■ PASSAGE SHOWN
━━━━

Re: MarshalException after upgrading to 2.1.6

2015-06-11 Thread Tom van den Berge
Sure!

I just opened https://issues.apache.org/jira/browse/CASSANDRA-9582



On Thu, Jun 11, 2015 at 5:27 PM, Tyler Hobbs ty...@datastax.com wrote:

 Can you open a JIRA ticket with details and the schema for that table
 here? https://issues.apache.org/jira/browse/CASSANDRA

 On Thu, Jun 11, 2015 at 9:23 AM, Tom van den Berge t...@drillster.com
 wrote:

 I've upgraded a node from 2.0.10 to 2.1.6. Before taking down the node,
 I've run nodetool upgradesstables and nodetool scrub.

 When starting up the node with 2.1.6, I'm getting a MarshalException
 (stacktrace included below). For some reason, it seems that C* is trying to
 convert a text value from the column 'currencyCode' to a UUID, which it
 isn't.
 I've had similar errors for two other columns as well, which I could work
 around by dropping the table, since it wasn't used anymore.

 The only thing I could do was restoring a snapshot and starting up the
 old 2.0.10 again. Does anyone have an idea how this can be fixed?

━━━━

■ GIVEN DATA

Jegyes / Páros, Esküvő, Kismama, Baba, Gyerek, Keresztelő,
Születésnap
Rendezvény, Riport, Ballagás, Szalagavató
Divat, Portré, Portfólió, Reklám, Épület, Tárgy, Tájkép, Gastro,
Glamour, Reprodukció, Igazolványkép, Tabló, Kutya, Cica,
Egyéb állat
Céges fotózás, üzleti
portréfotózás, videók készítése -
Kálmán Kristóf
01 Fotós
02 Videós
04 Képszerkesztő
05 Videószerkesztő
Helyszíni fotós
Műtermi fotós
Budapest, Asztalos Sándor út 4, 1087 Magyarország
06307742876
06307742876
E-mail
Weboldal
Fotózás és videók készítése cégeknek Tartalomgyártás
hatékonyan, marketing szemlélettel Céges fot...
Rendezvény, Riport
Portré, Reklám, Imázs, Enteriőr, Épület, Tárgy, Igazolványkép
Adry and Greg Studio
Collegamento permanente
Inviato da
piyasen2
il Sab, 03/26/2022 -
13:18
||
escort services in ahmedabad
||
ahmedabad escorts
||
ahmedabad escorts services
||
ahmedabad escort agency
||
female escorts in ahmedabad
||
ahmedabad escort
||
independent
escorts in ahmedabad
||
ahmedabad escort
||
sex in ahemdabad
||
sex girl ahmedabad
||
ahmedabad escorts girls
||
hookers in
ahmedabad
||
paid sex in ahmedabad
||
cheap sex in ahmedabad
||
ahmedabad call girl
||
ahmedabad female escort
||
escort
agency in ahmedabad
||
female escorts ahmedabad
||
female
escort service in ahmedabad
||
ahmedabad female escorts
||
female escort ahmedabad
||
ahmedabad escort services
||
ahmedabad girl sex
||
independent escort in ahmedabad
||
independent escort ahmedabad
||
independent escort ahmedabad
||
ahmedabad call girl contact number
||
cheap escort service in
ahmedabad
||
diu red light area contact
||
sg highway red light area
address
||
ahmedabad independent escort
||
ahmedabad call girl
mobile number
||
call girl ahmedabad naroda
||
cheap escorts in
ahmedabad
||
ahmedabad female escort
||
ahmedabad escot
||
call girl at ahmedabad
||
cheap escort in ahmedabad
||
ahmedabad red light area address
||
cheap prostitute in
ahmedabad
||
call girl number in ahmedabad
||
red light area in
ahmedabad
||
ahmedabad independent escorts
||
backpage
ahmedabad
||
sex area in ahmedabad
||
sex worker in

━━━━

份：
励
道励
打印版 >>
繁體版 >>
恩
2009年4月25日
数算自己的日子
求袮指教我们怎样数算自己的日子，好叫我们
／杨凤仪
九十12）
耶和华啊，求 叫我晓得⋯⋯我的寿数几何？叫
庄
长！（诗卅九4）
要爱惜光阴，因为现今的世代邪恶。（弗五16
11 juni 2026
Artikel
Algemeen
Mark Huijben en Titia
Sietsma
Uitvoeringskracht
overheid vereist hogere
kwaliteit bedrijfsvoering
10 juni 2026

━━━━

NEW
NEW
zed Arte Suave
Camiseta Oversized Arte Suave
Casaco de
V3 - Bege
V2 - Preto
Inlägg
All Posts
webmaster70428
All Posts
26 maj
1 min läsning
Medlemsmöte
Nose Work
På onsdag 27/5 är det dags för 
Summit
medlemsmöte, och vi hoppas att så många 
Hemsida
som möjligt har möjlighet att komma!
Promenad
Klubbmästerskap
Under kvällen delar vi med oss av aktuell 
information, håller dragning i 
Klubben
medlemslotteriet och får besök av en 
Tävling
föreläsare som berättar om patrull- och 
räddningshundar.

━━━━

■ ACTIONS TO TAKE
1. Rewrite the MarshalException thread from "I've upgraded a" to "can be fixed?", inclusive, changing "snapshot" to "backup".
2. List every line in the entries that contains the word "videók".

■ RESULTS IN ORDER
1.
I've upgraded a node from 2.0.10 to 2.1.6. Before taking down the node,
 I've run nodetool upgradesstables and nodetool scrub.

 When starting up the node with 2.1.6, I'm getting a MarshalException
 (stacktrace included below). For some reason, it seems that C* is trying to
 convert a text value from the column 'currencyCode' to a UUID, which it
 isn't.
 I've had similar errors for two other columns as well, which I could work
 around by dropping the table, since it wasn't used anymore.

 The only thing I could do was restoring a backup and starting up the
 old 2.0.10 again. Does anyone have an idea how this can be fixed?

2.
portréfotózás, videók készítése -
Fotózás és videók készítése cégeknek Tartalomgyártás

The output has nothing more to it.